:: Exercise passage

Microsoft Office Tutorials and References
In Depth Information
Using the New AGGREGATE Function
Table 113-2: Values for the Second Argument of the AGGREGATE Function
Option
Behavior
0 or omitted
Ignore nested SUBTOTAL and AGGREGATE functions
1
Ignore hidden rows, nested SUBTOTAL and AGGREGATE functions
2
Ignore error values, nested SUBTOTAL and AGGREGATE functions
3
Ignore hidden rows, error values, nested SUBTOTAL and AGGREGATE functions
4
Ignore nothing
5
Ignore hidden rows
6
Ignore error values
7
Ignore hidden rows and error values
The third argument of the AGGREGATE function is a range reference for the data to be
aggregated.
The SUBTOTAL function always ignores data that is hidden, but only if the hiding is a
result of autofiltering or contracting an outline. The AGGREGATE function works
similarly, but also ignores data in rows that have been hidden manually. Note that this
function does not ignore data in hidden columns. In other words, the AGGREGATE
function was designed to work only with vertical ranges.

::::

_Work item_: According to the AGGREGATE function text, what hidden data does the AGGREGATE function not ignore? The material after the AGGREGATE function text stands apart from it.

:: Data

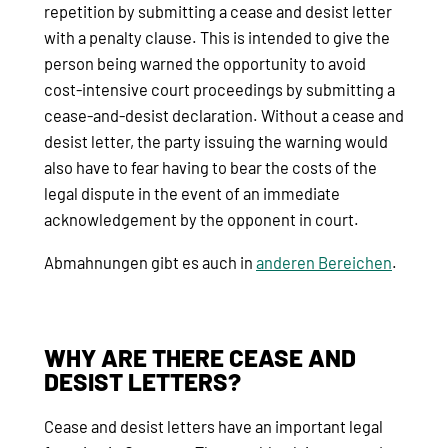
repetition by submitting a cease and desist letter
with a penalty clause. This is intended to give the
person being warned the opportunity to avoid
cost-intensive court proceedings by submitting a
cease-and-desist declaration. Without a cease and
desist letter, the party issuing the warning would
also have to fear having to bear the costs of the
legal dispute in the event of an immediate
acknowledgement by the opponent in court.
Abmahnungen gibt es auch in
anderen Bereichen
.
WHY ARE THERE CEASE AND
DESIST LETTERS?
Cease and desist letters have an important legal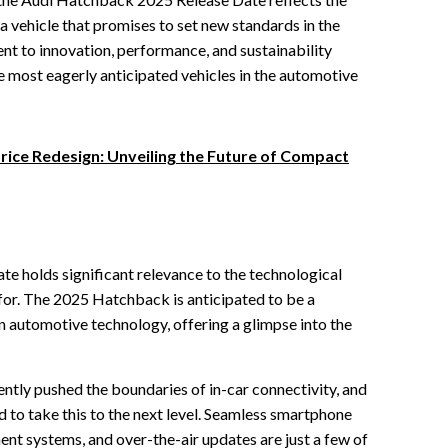
a vehicle that promises to set new standards in the
 to innovation, performance, and sustainability
most eagerly anticipated vehicles in the automotive
rice Redesign: Unveiling the Future of Compact
 holds significant relevance to the technological
or. The 2025 Hatchback is anticipated to be a
in automotive technology, offering a glimpse into the
ntly pushed the boundaries of in-car connectivity, and
to take this to the next level. Seamless smartphone
ent systems, and over-the-air updates are just a few of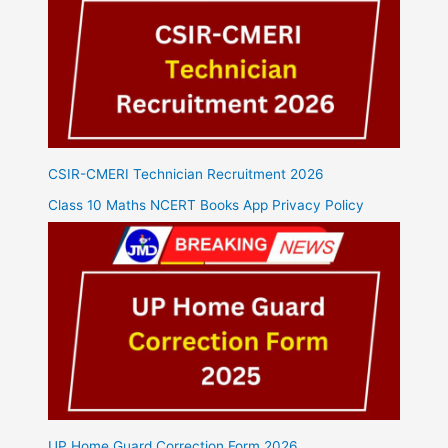
CSIR-CMERI Technician Recruitment 2026
Class 10 Maths NCERT Books App Privacy Policy
UP Home Guard Correction Form 2026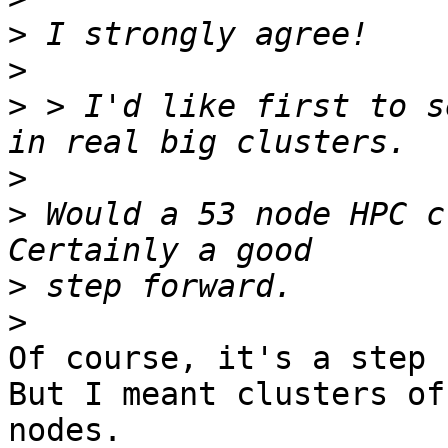
>
>
>
 > I'd like first to s
>
>
 Would a 53 node HPC c
>
>
Of course, it's a step 
But I meant clusters of
nodes.
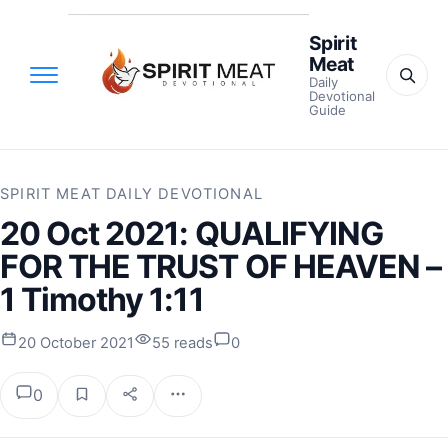
Spirit
Meat
Daily
Devotional
Guide
SPIRIT MEAT DAILY DEVOTIONAL
20 Oct 2021: QUALIFYING
FOR THE TRUST OF HEAVEN –
1 Timothy 1:11
20 October 2021
55 reads
0
0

::::

_Completed task_: Data in hidden columns.